Some huge, hard-to-believe numbers coming from the Chinese - if I had a nickel for every time I wrote that... I could melt all those nickels, sell it on the spot market and buy enough gold to plate my new ZH decal.
But seriously - is anyone buying this? The story being put forward by the Chinese is that the government pumped in some stimulus which has been enough to get the crank rolling again and leads to statements like:
"China’s downward slide is clearly over,” said Wang Qingtao, an analyst at First Capital Securities Co. in Shenzhen.
We don't want to be the Debbie downers here but where is this demand coming from? Have Chinese consumers suddenly rationalized their government's stimuli against the precipitious declines in aggregate global demand, the drops in real income and the dismal employment picture and come up with a "buy" signal? Unless market psychology runs differently over there, we have to wonder how much stock to put in these numbers. Our frequent readers know that we typically will do a deep dive into the data but in this case, we're SOL for two reasons - 1) I don't read Chinese (raw data somewherehere) and 2) the next best thing, the Bloomberg article, is a little sparse on some of the details. For example, this little tidbit REALLY needs some explaining:
First-half sales jumped 18 percent to 6.1 million after the government cut some retail taxes and handed out vehicle subsidies in rural areas to spur demand.

WORK ORDER »
Repeat the part of the post on China's economic figures starting with "Some huge, hard-to-believe" and going on through "new ZH decal.". The lines after this are separate material, unrelated to the post on China's economic figures.

RECORDED DATA »

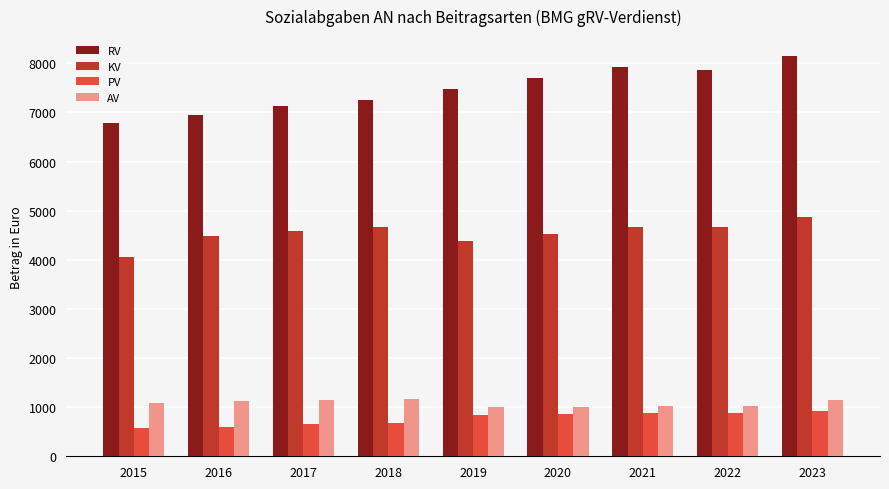

List the series in order of their peak value, highest first.

RV, KV, AV, PV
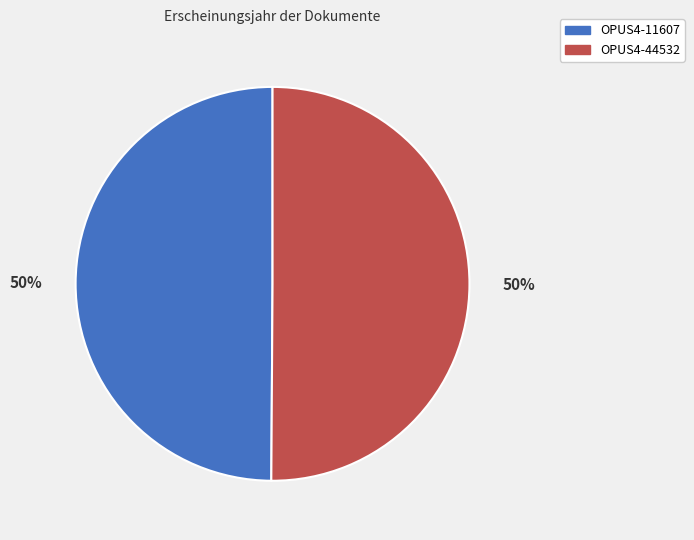

Do OPUS4-11607 and OPUS4-44532 together represent more than half of the pie?

Yes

WRITTEN RESPONSE »
Some huge, hard-to-believe numbers coming from the Chinese - if I had a nickel for every time I wrote that... I could melt all those nickels, sell it on the spot market and buy enough gold to plate my new ZH decal.